CONSIGNE 1 »
Pourriez-vous reprendre les lignes de la liste, de celle qui contient « άλλαξαν δραματικά τις ζωές όλων μας. » jusqu'à celle qui contient « t=3&v=xd7a8ijazv4 » incluse, en remplaçant « Mentions légales » par « Avis juridique » et sans rien changer d'autre ?

PASSAGE PRÉSENTÉ »
%%

Autrices et auteur
Nancy Paquet est première vice-présidente, Particuliers à la Banque Nationale, et a été la première femme à devenir présidente de Banque Nationale Courtage direct en 2012. Hélène Belleau est sociologue et professeure à l’Institut national de la recherche scientifique au Centre UCS et Ali Fares est vice-président, Stratégie d’investissement à la Banque Nationale.
Dans cet article, tous trois abordent le sujet tabou de l’argent et donnent des pistes pour le surmonter afin de mieux gérer ses finances et ses relations humaines.
L’argent et l’amour
Pourquoi ne parle-t-on pas d’argent au début d’une relation? Ce sujet sera pourtant central au moment de partager sa vie avec son ou sa partenaire. C’est inconsciemment et principalement pour des raisons culturelles que l’on décide de ne pas en parler au premier abord. La relation amoureuse est basée sur une logique affective différente de la logique du marché, mais tout autant nécessaire à la vie sociale. Ainsi, parler de finances personnelles et mettre de l'avant ses intérêts personnels enfreint l'une des règles de base de la logique amoureuse : l'altruisme et le désintérêt.

%%

CONSIGNE 2 »
Pouvez-vous afficher à l'identique le passage présenté, de « Dans cet article, tous » jusqu'à « ses relations humaines. » inclus ?

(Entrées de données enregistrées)
%%

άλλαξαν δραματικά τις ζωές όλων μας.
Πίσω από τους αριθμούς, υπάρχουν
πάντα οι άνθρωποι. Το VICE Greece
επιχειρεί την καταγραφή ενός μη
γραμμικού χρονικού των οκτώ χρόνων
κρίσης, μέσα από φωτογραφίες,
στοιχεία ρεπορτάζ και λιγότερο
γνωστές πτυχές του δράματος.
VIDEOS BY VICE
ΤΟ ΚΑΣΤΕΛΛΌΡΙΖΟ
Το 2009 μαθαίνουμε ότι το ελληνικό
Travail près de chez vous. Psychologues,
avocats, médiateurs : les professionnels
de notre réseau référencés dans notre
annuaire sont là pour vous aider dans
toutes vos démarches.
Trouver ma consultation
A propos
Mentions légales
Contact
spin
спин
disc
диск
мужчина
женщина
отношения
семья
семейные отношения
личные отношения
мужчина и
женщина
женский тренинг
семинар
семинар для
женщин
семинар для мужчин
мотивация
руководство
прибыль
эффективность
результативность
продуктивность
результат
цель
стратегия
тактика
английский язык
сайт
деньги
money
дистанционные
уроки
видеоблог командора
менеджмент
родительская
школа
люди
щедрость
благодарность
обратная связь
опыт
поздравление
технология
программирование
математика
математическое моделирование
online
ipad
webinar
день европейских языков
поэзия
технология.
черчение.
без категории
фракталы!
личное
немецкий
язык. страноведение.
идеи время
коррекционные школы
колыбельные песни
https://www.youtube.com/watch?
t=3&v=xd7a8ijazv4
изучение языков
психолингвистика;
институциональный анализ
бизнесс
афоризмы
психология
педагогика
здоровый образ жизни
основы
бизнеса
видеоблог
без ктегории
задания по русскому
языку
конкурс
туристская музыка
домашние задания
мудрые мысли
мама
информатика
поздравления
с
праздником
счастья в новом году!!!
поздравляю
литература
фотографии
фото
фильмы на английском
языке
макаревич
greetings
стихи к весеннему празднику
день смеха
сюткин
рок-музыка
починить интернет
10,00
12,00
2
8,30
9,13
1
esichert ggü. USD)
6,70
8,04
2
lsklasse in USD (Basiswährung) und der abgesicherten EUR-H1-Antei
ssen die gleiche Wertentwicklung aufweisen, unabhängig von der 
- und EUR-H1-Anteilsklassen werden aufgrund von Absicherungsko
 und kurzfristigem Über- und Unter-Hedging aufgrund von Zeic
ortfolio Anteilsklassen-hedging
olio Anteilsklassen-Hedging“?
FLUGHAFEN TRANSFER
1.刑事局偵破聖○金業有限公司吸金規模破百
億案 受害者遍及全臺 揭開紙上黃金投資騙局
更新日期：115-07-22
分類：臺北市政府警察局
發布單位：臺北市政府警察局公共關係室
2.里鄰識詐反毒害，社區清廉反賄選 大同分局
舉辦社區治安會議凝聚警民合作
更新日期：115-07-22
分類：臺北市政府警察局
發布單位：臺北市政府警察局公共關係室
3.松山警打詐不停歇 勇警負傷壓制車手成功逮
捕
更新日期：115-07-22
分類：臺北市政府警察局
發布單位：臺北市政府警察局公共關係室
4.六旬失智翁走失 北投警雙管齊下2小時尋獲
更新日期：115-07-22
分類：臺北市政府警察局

%%
%%

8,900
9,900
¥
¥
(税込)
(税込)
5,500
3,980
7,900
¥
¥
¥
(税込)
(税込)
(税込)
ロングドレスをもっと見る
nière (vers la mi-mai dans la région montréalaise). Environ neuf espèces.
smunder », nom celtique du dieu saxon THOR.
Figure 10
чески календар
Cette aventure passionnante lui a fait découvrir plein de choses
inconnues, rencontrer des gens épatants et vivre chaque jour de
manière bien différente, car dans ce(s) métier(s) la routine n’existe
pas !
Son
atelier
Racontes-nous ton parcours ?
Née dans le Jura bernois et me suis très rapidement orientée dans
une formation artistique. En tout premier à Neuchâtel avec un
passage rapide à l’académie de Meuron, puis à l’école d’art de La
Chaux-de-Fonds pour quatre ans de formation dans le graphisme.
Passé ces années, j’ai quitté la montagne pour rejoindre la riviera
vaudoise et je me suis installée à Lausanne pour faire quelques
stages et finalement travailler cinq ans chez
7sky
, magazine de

%%

VOTRE SOLUTION 1 »
άλλαξαν δραματικά τις ζωές όλων μας.
Πίσω από τους αριθμούς, υπάρχουν
πάντα οι άνθρωποι. Το VICE Greece
επιχειρεί την καταγραφή ενός μη
γραμμικού χρονικού των οκτώ χρόνων
κρίσης, μέσα από φωτογραφίες,
στοιχεία ρεπορτάζ και λιγότερο
γνωστές πτυχές του δράματος.
VIDEOS BY VICE
ΤΟ ΚΑΣΤΕΛΛΌΡΙΖΟ
Το 2009 μαθαίνουμε ότι το ελληνικό
Travail près de chez vous. Psychologues,
avocats, médiateurs : les professionnels
de notre réseau référencés dans notre
annuaire sont là pour vous aider dans
toutes vos démarches.
Trouver ma consultation
A propos
Avis juridique
Contact
spin
спин
disc
диск
мужчина
женщина
отношения
семья
семейные отношения
личные отношения
мужчина и
женщина
женский тренинг
семинар
семинар для
женщин
семинар для мужчин
мотивация
руководство
прибыль
эффективность
результативность
продуктивность
результат
цель
стратегия
тактика
английский язык
сайт
деньги
money
дистанционные
уроки
видеоблог командора
менеджмент
родительская
школа
люди
щедрость
благодарность
обратная связь
опыт
поздравление
технология
программирование
математика
математическое моделирование
online
ipad
webinar
день европейских языков
поэзия
технология.
черчение.
без категории
фракталы!
личное
немецкий
язык. страноведение.
идеи время
коррекционные школы
колыбельные песни
https://www.youtube.com/watch?
t=3&v=xd7a8ijazv4

VOTRE SOLUTION 2 »
Dans cet article, tous trois abordent le sujet tabou de l’argent et donnent des pistes pour le surmonter afin de mieux gérer ses finances et ses relations humaines.